In a strange career twist over the era’s of baseball, Jim had a son named Jim who pitched in the big leagues. He too had some good seasons pitching for the Indians, one in which he led the AL in innings pitched. He also had two poor seasons with the Indians following that year with a big drop in innings. Jim Jr also finished his career with the Pirates(1947) and he started just six games,just like his pops,a career low total for both of them.
Finally, on this date in 1887 the Pittsburgh Alleghenys purchased second baseman Fred “Sure Shot” Dunlap from the Detroit Wolverines.
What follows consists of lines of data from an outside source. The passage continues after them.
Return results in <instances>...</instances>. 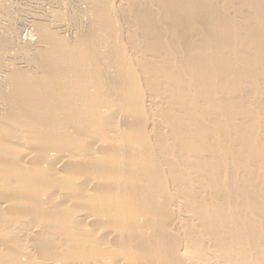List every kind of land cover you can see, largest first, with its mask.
I'll return each mask as SVG.
<instances>
[{"label":"bare ground","instance_id":"6f19581e","mask_svg":"<svg viewBox=\"0 0 264 264\" xmlns=\"http://www.w3.org/2000/svg\"><path fill=\"white\" fill-rule=\"evenodd\" d=\"M0 264H264V0H0Z\"/></svg>","mask_w":264,"mask_h":264}]
</instances>
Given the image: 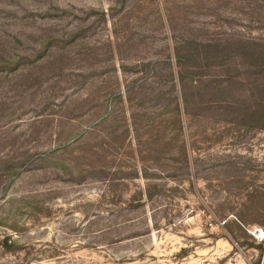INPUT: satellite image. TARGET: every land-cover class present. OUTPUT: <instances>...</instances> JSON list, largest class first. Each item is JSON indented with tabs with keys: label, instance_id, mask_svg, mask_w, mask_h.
Returning <instances> with one entry per match:
<instances>
[{
	"label": "rangeland",
	"instance_id": "1",
	"mask_svg": "<svg viewBox=\"0 0 264 264\" xmlns=\"http://www.w3.org/2000/svg\"><path fill=\"white\" fill-rule=\"evenodd\" d=\"M263 2L0 0V264H264Z\"/></svg>",
	"mask_w": 264,
	"mask_h": 264
},
{
	"label": "trees",
	"instance_id": "2",
	"mask_svg": "<svg viewBox=\"0 0 264 264\" xmlns=\"http://www.w3.org/2000/svg\"><path fill=\"white\" fill-rule=\"evenodd\" d=\"M261 30L264 31V26ZM212 48H214L218 54L222 52L221 44H215ZM230 53L235 57H242L248 60L252 65H256L258 67L257 73L264 82V35L261 38H256L249 33V36L245 40L235 41L231 44ZM260 95L262 99L260 98L261 104L258 106L264 108V83L262 84Z\"/></svg>",
	"mask_w": 264,
	"mask_h": 264
}]
</instances>
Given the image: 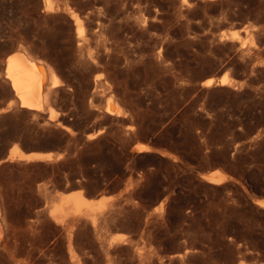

He was a good hitter with a strong glove, leading the league four times in assists by a 2B and fielding % by a 2B. He was also the start of a total of five star players from that Wolverines team that the Alleghenys would purchase over a 16 month period. Dunlap hit .262 hit first year in Pittsburgh and played just 82 games although his defense remained strong. In 1889 the batting average dropped to .235 but he was able to add strong defense to the team for 121 games that year and he did drive in 65 runs, 2nd on the team. He also briefly managed the team but they did not play well in his 17 games. Fred was one of the few players to stay with the Alleghenys when most of the league jumped to the Player’s League in 1890 but he lasted just 17 games and hit .172 before being released. He played just 8 more major league games over two seasons before retiring.